Our study has some strengths and limitations. This study incorporated a long durational observation of the Rt across Bangladesh and estimated a preliminary basic reproduction number utilizing different serial intervals. We had four notable limitations. Firstly, we estimated the \({R}_{t}\) using diagnostic report date. However, the Rt should be estimated by symptom onset date. Secondly, the reproduction number estimation heavily depends on the generation time, which may be difficult to get early in an outbreak [46]. Regarding serial interval, as COVID-19 line-list data is not publicly available, we have used serial interval time of other countries, which may not reflect Bangladesh's actual epidemic scenario. Thirdly, Rt estimation might be biased by testing rate, delayed, inconsistent, under-reporting and super-spreaders. Fourthly, district-wise data is not available after mid-December 2020. Therefore, we could not estimate Rt after mid-December 2020. However, real-time monitoring of disease transmission may provide valuable insights into COVID-19 dynamics in Bangladesh. Since the local transmission is sustained, tailored community measures are needed to curb local outbreaks in Bangladesh.

5 Conclusion

The study estimated plausible R0 in the early outbreak and Rt in Bangladesh. The real-time monitoring of Rt helped us to understand the effectiveness of containment measures adopted by authorities.
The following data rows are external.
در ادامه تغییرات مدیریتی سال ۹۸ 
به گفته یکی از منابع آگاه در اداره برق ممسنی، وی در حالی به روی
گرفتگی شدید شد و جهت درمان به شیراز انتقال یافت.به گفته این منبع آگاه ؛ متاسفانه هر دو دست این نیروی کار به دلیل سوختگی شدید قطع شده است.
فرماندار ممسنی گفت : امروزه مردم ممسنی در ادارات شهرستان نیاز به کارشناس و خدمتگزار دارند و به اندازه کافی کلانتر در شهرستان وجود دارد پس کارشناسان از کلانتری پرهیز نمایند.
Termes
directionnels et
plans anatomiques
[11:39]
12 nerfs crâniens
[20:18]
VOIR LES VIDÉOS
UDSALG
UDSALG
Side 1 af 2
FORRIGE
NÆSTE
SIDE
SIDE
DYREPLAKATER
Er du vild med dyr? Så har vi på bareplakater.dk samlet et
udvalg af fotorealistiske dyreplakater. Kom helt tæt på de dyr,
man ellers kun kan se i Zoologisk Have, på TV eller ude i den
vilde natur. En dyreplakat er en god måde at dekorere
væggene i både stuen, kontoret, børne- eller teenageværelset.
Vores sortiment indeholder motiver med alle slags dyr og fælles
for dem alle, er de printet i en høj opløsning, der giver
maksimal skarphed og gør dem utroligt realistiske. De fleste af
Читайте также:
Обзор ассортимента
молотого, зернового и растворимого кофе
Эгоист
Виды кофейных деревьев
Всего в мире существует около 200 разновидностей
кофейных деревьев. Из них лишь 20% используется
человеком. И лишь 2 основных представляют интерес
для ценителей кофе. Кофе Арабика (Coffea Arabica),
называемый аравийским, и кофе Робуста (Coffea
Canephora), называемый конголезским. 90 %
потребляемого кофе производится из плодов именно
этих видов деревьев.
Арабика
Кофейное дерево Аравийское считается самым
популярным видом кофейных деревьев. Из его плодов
There is a spatial variation of SARS-CoV-2 transmission in 64 administrative districts of Bangladesh. In August, Rt was above 1 for most districts and fluctuated between 1 and above 2 for almost all districts in October. Overall, the northern (Sherpur and Netrokona), south-western (Satkhira and Bagerhat), and north-western (Chapainowabgonj) districts of Bangladesh had a higher mean Rt. This study indicated that the overall Rt of Bangladesh had declined to below 1 from early December 2020. However, a gradual increase of Rt above 1 has been seen from early February 202. Moreover, real-time monitoring of district-wise Rt suggests that there might be sustained epidemics in most districts. Since Bangladesh is amid COVID-19 outbreak and situation might aggravate, real-time monitoring of transmissibility is necessary to adopt appropriate measures to contain the transmission.